Given the increasing trend in elderly people being cared for in their own homes, today’s report from the Quality and Human Rights Commission, Home Care for the Elderly, which highlights the inadequacies of the current system , bodes ill for the future unless changes are made. Nearly every day, we hear or read about vulnerable elderly people being treated in ways that would shock us if it happened to a child.
The solution is that the CQC will now regulate these carers, taking action against providers when services fall short. Yet, is this really the solution? We at 2020health have more than a few concerns.
Firstly, the CQC is struggling to cope with its current workload. We know that it cannot inspect every trust or cope with regulating care homes. Some appalling lapses in care have been exposed in organisations that the CQC has given a clean bill of health.

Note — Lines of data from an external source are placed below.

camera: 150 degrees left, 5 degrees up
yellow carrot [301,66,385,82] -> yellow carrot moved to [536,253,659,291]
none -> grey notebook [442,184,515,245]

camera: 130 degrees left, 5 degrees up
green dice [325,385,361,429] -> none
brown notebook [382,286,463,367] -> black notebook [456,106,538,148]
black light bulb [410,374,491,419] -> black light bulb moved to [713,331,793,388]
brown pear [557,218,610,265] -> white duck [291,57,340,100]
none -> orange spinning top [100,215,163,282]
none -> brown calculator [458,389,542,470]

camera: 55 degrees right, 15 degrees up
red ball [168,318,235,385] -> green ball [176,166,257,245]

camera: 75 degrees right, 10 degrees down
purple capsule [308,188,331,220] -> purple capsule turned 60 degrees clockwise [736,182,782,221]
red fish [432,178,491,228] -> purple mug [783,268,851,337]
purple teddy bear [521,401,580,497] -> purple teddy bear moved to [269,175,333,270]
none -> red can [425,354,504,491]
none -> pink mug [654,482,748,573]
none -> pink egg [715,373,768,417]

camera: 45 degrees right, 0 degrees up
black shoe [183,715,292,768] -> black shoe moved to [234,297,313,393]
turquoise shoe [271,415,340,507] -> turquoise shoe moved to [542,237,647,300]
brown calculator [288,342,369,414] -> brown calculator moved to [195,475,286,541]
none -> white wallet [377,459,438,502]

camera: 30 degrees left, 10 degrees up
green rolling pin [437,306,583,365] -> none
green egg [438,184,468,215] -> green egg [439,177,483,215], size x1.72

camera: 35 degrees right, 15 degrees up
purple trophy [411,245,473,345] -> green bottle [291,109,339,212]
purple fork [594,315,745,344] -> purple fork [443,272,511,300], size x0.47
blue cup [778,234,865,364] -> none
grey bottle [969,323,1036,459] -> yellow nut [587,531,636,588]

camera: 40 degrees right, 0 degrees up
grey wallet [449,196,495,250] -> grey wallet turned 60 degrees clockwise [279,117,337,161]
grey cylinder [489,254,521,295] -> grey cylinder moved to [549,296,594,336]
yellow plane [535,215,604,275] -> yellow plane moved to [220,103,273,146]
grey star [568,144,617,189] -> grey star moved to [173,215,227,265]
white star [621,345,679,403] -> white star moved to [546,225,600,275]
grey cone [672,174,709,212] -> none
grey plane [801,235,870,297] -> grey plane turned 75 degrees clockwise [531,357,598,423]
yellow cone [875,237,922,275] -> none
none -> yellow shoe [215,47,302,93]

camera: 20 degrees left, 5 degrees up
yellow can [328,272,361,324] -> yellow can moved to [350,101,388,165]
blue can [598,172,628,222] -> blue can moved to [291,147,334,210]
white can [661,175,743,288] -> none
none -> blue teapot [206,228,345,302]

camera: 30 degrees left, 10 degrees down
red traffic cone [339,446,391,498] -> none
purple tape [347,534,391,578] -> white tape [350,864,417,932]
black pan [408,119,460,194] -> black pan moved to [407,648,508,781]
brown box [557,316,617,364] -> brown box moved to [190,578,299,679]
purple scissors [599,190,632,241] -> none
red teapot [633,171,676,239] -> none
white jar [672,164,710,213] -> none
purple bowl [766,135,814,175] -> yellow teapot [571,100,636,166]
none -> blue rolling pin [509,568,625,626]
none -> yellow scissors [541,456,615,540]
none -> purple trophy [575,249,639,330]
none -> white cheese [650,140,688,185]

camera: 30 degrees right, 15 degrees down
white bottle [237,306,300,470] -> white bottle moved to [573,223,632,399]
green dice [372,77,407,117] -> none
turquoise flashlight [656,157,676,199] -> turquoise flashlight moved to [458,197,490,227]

The CQC must be supported in changing from a performance management organisation to a fully fledged regulator, with the ability to take away licences when care is not meeting standards.
Secondly, much of the care delivered in people’s own homes is commissioned by local authorities. They have a responsibility to ensure value for money and carry out due diligence when awarding contracts, and the commissioning of a quality service needs to be at the heart of this. The management of contracts must remain their responsibility. They cannot wash their hands of their duties and delegate them to the CQC. We must make sure that commissioners retain local accountability and that those awarding the contracts do not pass accountability over to a central body. If care falls below standards, it is as much the fault of those awarding the contract as those delivering the care.
Finally, let us address the subject of those actually caring for people in their own homes. There are thousands of carers delivering a service over and above what their role demands and we must acknowledge the fantastic job they do. However, there are a number who do not care in the way that we expect. It is time to put the vulnerable elderly person on a par with that other vulnerable group, the very young. Those looking after the elderly need to be on a roll or register where we can track training, employment history, and incidents, and where they demonstrate that they have not met standards and have failed to improve, they should not be allowed to continue carrying out this line of work.
While we protest against bankers’ pay and argue over the rights of protesters outside St Paul’s Cathedral, should we not be having a much more heated debate about the provision we make for the elderly? We have a duty to protect the elderly not least because we will be expecting tomorrow’s young to care for us when we are old.